Question

Two sinusoidal 120 Hzwaves, of the same frequency and amplitude, are to be sent in the positive direction of an xaxis that is directed along a cord under tension. The waves can be sent in phase, or they can be phase-shifted. Figure 16-47 shows the amplitude yof the resulting wave versus the distance of the shift (how far one wave is shifted from the other wave). The scale of the vertical axis is set by${\mathit{y}}_{\mathbf{s}}\mathbf{=}\mathbf{6}\mathbf{.}\mathbf{0}\mathbf{}\mathit{m}\mathit{m}$. If the equations for the two waves are of the form$\mathit{y}\left(x,t\right)\mathbf{=}{\mathit{y}}_{\mathbf{m}}\mathit{s}\mathit{i}\mathit{n}\left(kx-\omega t\right)$, what are (a)${\mathit{y}}_{\mathbf{m}}$, (b) k, (c)$\mathit{\omega }$, and (d) the correct choice of sign in front of$\mathit{\omega }$?

Short answer

a) Amplitude $y_m$is 3.00 mm .

b) Wave number k is$31.4m^{-1}$ .

c) Angular velocity$\omega$ is$7.5\times {10}^{2}rad/s$ .

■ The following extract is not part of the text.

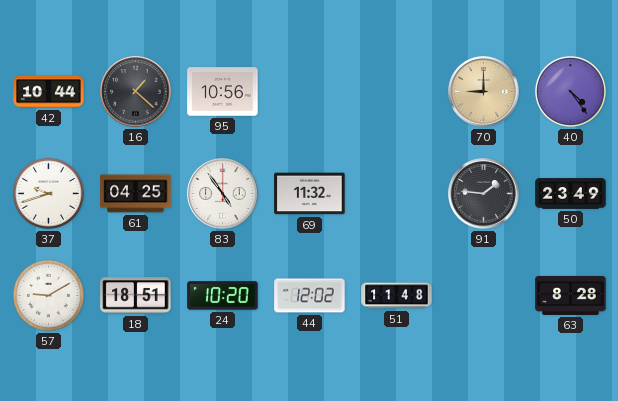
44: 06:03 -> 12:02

d) The correct choice of sign in front of $\omega$is negative.

Step-by-step solution

The given data

i) Frequency of the wave,f = 120 Hz .

ii) The maximum amplitude of the wave,$y_s=6.0mm$ .

Understanding the concept of wave motion

We use the concept of wave motion. Using the equation of amplitude, we find the amplitude. From the equation of wave number related to wavelength, we can find it. Using the relation between angular velocity and frequency, we can find the angular velocity.

Formulae:

The amplitude of the wave,

$y_s\text{'}=\left|2y_m\cos \left(\frac{\varphi }{2}\right)\right|$ (i)

The wavenumber of the wave,

$k=\frac{2\mathrm{\pi }}{\lambda }$ (ii)

The angular frequency of the wave,

$\omega =2\mathrm{\pi f}$ (iii)

Here $\lambda$is the wavelength, f is the frequency,$y_m$ is the amplitude, and $\varphi$is the phase.

a) Calculation of ym

At $\varphi =0$we get maximum amplitude and using equation (i) and the given values, we get the value of$y_m$ as:

$$\begin{gathered} 6.0mm=\left|2y_m\cos \left(0\right)\right| \\ 6.0mm=\left|2y_m\right| \\ {y}_m=\frac{6.0}{2} \\ =3.0mm \end{gathered}$$

Hence, the required value of the amplitude is$3.0mm$ .

b) Calculation of wave number k

We can see, in the graph, that the value of shift is 10 cm when$y_s=0$ ,this occurs when,

$$\begin{gathered} \cos \left(\frac{\varphi }{2}\right)=0 \\ \frac{\varphi }{2}={\cos }^{-1}\left(0\right) \\ =\mathrm{\pi } \\ \mathrm{\varphi }=2\mathrm{\pi } \end{gathered}$$

This is a phase of the full cycle, which means 10 cm shift is for half cycle, so for the full cycle is shift is 20 cm .

So the wavelength corresponding to the full cycle will be,

$\lambda =20cm$

Using equation (ii), we can calculate the wavenumberas:

$$\begin{gathered} k=\frac{2\mathrm{\pi }}{0.20} \\ =31.4m^{-1} \end{gathered}$$

Hence, the required value of wavenumber is$31.4m^{-1}$ .

c) Calculation of angular velocity ω

From the given value of frequency f = 120 Hz using equation (iii), we get the angular velocity as:

$$\begin{gathered} \omega =2\mathrm{\pi }\left(120\right) \\ =754\frac{\mathrm{rad}}{\mathrm{s}} \\ =7.5\times {10}^2\mathrm{rad}/\mathrm{s} \end{gathered}$$

Hence, the value of angular frequency is$7.5\times {10}^2\mathrm{rad}/\mathrm{s}$ .

d) Finding the correct choice of sign in front of ω

The sign in front of$\mathit{\omega }$is negative since it is traveling along a positive x direction; the wave equation can be written as,

$y\left(x,t\right)=y_m\sin \left(kx-\omega t\right)$

Hence, the sign of angular frequency is negative.